Platonic Solids and High Genus Covers of Lattice Surfaces

We study the translation surfaces obtained by considering the unfoldings of the surfaces of Platonic solids. We show that they are all lattice surfaces and we compute the topology of the associated Teichmüller curves. Using an algorithm that can be used generally to compute Teichmüller curves of translation covers of primitive lattice surfaces, we show that the Teichmüller curve of the unfolded dodecahedron has genus 131 with 19 cone singularities and 362 cusps. We provide both theoretical and rigorous computer-assisted proofs that there are no closed saddle connections on the surfaces associated to the tetrahedron, octahedron, cube, and icosahedron. We show that there are exactly 31 equivalence classes of closed saddle connections on the dodecahedron, where equivalence is defined up to affine automorphisms of the translation cover. Techniques established here apply more generally to Platonic surfaces and even more generally to translation covers of primitive lattice surfaces and their Euclidean cone surface and billiard table quotients.

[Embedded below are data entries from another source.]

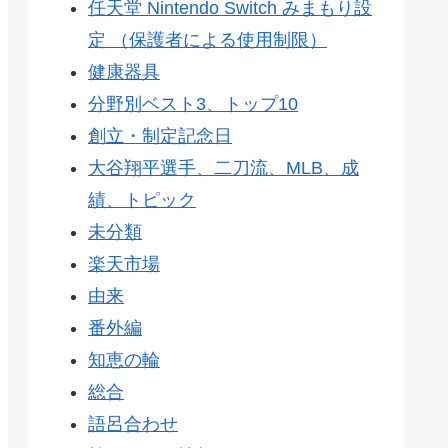
任天堂 Nintendo Switch みまもり設
定 （保護者による使用制限）
健康器具
分野別ベスト3、トップ10
創立・制定記念日
大谷翔平選手、二刀流、MLB、成
績、トピック
未分類
楽天市場
由来
番外編
知恵の輪
総合
語呂合わせ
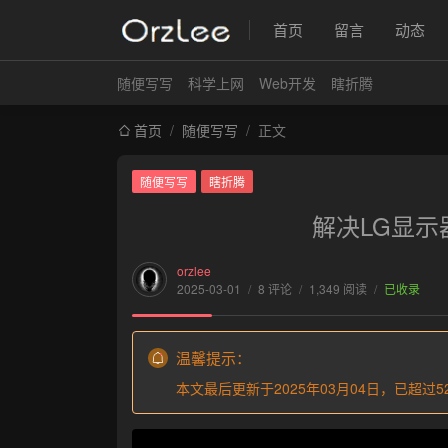
首页
留言
动态
随便写写
科学上网
Web开发
瞎折腾
首页
/
随便写写
/
正文
随便写写
瞎折腾
解决LG显示
orzlee
2025-03-01
/
8 评论
/
1,349 阅读
/
已收录
温馨提示：
本文最后更新于2025年03月04日，已超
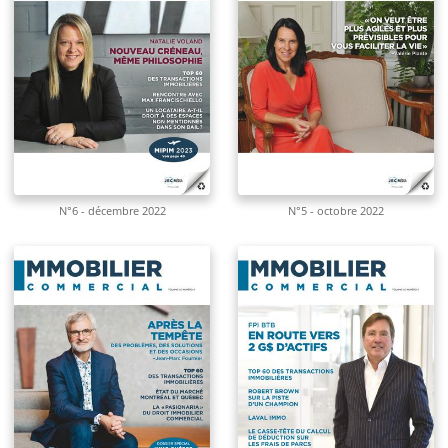
N°6 - décembre 2022
N°5 - octobre 2022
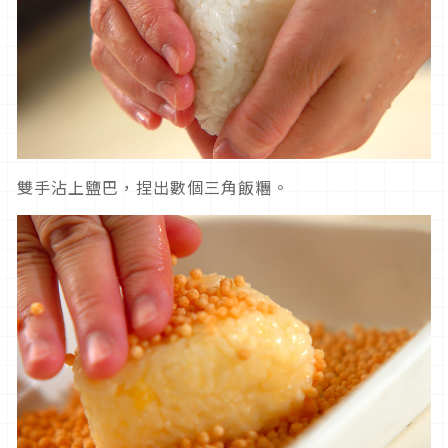
雙手沾上鹽巴，捏出數個三角飯糰。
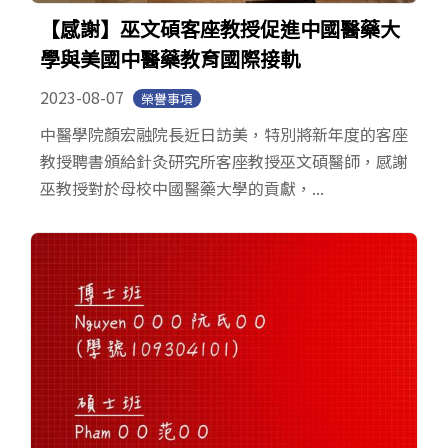
【感謝】巫文碩客座教授促進中國醫藥大
學與美國中醫藥教育國際接軌
2023-08-07
榮譽事項
中醫學院顏宏融院長近日訪美，特別將新年度的客座
教授聘書頒給針灸研究所客座教授巫文碩醫師，感謝
巫教授對於母校中國醫藥大學的貢獻，...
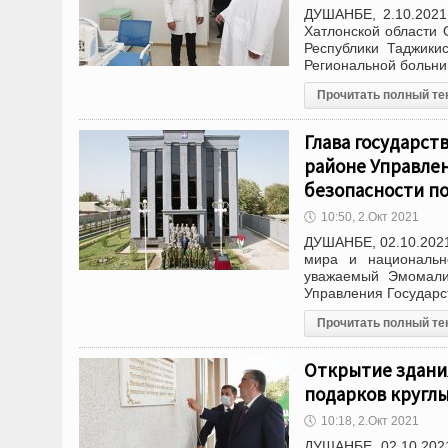
ДУШАНБЕ, 2.10.2021
Хатлонской области 
Республики Таджики
Региональной больни
Прочитать полный те
Глава государст
районе Управле
безопасности по
🕔
10:50, 2.Окт 2021
ДУШАНБЕ, 02.10.2021
мира и национальн
уважаемый Эмомали
Управления Государс
Прочитать полный те
Открытие здани
подарков кругл
🕔
10:18, 2.Окт 2021
ДУШАНБЕ, 02.10.2021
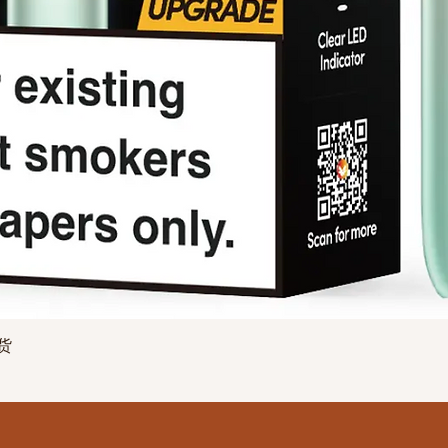
快速瀏覽
现货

我们研究由柏拉图立体（Platonic solids）表面展开得到的平移曲面（translation surfaces）。我们证明此类曲面均为格曲面（lattice surfaces），并计算了对应泰希米勒曲线（Teichmüller curves）的拓扑结构。借助可通用计算本原格曲面（primitive lattice surfaces）平移覆盖所对应泰希米勒曲线的算法，我们证实展开后的十二面体对应的泰希米勒曲线亏格为131，带有19个锥奇点（cone singularities）与362个尖点（cusps）。我们分别通过理论推导与严格的计算机辅助证明，表明正四面体、正八面体、立方体与正二十面体对应的平移曲面上不存在闭合鞍连接（saddle connections）。我们证明，在十二面体的平移曲面上恰好存在31个闭合鞍连接等价类，其中等价性由平移覆盖的仿射自同构（affine automorphisms）定义。本文建立的技术方法可推广至柏拉图曲面（Platonic surfaces），乃至更一般的本原格曲面平移覆盖及其欧几里得锥面（Euclidean cone surface）与台球桌商空间（billiard table quotients）场景。